begin Data excerpts

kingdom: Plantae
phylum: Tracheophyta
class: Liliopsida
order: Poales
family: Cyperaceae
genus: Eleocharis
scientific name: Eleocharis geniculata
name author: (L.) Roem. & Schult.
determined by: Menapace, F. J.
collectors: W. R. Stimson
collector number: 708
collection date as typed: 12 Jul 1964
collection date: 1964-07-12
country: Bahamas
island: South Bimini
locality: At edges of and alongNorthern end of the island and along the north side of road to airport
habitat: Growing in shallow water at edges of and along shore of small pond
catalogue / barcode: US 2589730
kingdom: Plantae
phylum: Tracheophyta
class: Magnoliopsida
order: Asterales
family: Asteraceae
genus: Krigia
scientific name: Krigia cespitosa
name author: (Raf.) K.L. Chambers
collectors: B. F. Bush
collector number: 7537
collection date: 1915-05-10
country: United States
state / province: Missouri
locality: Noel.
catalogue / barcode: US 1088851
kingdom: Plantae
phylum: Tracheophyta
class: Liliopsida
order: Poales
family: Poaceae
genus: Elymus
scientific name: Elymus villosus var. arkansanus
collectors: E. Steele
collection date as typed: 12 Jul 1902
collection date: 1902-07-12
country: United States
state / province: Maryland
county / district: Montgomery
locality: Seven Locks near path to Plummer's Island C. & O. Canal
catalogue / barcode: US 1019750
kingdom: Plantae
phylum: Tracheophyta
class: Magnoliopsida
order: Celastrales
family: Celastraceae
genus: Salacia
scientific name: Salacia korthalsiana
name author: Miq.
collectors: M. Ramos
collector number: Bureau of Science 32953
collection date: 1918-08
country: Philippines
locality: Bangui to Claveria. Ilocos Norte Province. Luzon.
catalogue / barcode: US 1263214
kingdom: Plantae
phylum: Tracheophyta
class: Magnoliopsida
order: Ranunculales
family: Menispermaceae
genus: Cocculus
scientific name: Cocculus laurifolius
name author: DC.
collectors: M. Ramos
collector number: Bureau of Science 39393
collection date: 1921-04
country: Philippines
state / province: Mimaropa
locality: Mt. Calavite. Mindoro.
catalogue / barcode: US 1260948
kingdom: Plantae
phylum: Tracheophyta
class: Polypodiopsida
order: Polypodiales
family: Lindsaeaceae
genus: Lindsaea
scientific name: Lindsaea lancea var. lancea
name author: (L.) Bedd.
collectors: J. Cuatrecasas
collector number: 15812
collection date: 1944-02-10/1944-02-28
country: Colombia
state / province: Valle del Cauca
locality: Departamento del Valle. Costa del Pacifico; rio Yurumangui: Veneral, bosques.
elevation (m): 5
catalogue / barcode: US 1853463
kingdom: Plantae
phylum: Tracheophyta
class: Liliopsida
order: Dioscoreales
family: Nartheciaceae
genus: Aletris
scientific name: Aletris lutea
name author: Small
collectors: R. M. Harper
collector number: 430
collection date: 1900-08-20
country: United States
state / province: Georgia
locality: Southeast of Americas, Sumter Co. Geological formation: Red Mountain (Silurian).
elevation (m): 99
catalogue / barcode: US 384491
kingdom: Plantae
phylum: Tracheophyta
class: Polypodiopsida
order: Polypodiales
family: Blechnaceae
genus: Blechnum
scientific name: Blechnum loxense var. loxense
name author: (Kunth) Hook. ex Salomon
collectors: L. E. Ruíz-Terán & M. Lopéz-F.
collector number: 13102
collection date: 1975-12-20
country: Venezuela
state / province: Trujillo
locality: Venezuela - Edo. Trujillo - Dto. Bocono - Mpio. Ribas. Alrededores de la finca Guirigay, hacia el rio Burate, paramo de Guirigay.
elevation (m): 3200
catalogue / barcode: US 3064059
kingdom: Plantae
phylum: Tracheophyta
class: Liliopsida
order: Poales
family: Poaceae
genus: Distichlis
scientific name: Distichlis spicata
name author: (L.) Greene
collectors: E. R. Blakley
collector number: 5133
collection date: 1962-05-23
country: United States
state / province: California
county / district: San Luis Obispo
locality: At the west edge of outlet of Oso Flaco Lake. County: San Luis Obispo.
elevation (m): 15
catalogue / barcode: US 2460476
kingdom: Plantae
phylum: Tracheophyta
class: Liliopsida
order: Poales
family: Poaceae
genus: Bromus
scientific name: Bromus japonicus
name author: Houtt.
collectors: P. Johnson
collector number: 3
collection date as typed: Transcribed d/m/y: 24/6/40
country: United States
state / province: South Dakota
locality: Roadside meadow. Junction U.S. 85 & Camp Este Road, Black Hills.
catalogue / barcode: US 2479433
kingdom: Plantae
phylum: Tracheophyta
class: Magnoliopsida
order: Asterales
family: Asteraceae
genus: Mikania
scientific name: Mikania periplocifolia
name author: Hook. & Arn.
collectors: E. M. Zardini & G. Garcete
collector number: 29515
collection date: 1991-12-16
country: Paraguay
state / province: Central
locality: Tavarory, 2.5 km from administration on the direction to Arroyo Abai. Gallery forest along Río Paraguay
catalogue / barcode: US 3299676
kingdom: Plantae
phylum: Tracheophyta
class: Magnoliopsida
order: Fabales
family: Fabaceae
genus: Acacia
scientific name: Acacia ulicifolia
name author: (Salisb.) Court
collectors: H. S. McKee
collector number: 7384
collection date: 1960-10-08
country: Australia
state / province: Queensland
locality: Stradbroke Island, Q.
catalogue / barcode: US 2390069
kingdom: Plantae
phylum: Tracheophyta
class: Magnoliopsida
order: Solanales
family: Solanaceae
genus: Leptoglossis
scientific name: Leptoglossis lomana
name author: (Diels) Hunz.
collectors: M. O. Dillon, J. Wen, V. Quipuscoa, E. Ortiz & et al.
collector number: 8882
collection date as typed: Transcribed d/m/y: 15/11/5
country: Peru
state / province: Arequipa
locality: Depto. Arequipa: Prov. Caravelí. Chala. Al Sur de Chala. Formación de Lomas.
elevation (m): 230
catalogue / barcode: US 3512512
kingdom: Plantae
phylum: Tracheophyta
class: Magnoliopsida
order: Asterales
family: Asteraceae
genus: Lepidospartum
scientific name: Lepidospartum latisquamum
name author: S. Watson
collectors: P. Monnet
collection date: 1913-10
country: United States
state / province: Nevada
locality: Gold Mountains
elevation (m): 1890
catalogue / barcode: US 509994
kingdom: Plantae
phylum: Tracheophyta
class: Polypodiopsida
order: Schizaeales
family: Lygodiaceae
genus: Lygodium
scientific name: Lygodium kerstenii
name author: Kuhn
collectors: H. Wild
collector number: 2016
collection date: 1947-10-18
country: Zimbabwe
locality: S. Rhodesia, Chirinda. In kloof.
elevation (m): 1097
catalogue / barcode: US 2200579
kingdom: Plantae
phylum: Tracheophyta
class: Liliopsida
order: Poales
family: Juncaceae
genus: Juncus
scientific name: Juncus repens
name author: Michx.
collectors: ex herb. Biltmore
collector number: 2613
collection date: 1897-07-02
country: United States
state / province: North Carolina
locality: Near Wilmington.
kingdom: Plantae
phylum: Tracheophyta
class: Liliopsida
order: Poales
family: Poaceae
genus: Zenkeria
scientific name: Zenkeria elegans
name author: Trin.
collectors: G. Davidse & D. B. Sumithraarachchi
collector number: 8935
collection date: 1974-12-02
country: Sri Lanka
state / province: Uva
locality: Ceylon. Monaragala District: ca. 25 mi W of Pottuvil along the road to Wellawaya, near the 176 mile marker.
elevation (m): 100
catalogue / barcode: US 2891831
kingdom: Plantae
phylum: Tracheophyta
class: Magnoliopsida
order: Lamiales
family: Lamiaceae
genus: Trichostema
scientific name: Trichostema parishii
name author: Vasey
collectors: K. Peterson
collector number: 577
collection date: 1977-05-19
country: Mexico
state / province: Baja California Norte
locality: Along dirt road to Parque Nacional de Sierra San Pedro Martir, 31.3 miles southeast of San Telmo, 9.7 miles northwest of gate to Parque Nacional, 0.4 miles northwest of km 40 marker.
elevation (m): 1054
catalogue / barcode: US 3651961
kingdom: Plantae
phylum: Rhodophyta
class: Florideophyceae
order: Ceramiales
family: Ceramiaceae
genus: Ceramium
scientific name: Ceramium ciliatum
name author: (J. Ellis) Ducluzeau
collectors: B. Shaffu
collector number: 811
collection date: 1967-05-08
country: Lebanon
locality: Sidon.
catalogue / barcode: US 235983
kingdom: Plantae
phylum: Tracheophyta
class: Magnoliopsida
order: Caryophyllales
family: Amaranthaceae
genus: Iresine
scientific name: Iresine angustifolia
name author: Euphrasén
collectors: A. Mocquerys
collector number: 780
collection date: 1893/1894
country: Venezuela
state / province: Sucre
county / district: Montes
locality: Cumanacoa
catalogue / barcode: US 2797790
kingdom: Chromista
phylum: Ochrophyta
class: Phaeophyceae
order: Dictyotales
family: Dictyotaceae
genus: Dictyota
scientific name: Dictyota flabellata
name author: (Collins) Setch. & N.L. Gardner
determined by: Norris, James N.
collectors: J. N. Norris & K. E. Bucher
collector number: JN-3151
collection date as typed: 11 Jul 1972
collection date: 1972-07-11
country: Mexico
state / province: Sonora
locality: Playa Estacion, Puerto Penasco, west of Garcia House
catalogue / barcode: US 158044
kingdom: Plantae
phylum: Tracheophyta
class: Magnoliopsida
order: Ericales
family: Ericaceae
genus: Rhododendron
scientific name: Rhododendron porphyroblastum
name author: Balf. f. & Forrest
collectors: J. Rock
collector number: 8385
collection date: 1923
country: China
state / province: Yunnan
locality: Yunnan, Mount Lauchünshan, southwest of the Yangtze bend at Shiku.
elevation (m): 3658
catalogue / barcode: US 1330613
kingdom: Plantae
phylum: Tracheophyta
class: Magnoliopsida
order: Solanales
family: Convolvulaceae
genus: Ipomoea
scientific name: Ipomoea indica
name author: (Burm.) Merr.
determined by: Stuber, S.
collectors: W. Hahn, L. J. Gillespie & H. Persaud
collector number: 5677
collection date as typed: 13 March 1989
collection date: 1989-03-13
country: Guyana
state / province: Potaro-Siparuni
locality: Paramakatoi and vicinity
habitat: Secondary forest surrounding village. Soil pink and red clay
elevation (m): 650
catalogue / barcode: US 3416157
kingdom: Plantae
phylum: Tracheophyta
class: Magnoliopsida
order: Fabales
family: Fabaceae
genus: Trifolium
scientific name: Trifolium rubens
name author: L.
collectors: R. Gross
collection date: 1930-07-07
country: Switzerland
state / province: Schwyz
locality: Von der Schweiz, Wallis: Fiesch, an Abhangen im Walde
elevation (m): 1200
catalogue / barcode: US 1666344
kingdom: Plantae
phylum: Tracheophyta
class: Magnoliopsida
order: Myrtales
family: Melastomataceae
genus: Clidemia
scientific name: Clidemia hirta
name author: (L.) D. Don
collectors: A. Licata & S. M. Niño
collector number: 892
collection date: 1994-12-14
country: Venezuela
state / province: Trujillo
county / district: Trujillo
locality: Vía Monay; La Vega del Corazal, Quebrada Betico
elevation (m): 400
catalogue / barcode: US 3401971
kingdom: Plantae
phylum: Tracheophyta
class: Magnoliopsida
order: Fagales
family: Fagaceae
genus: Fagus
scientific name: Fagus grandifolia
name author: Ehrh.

end Data excerpts

◆ Written problem ◆
Reproduce the stretch from the start of the records through the line containing "collector number: 708", with "determined by" changed to "identified by" and everything else left unchanged. Give only those lines.

◆ Output ◆
kingdom: Plantae
phylum: Tracheophyta
class: Liliopsida
order: Poales
family: Cyperaceae
genus: Eleocharis
scientific name: Eleocharis geniculata
name author: (L.) Roem. & Schult.
identified by: Menapace, F. J.
collectors: W. R. Stimson
collector number: 708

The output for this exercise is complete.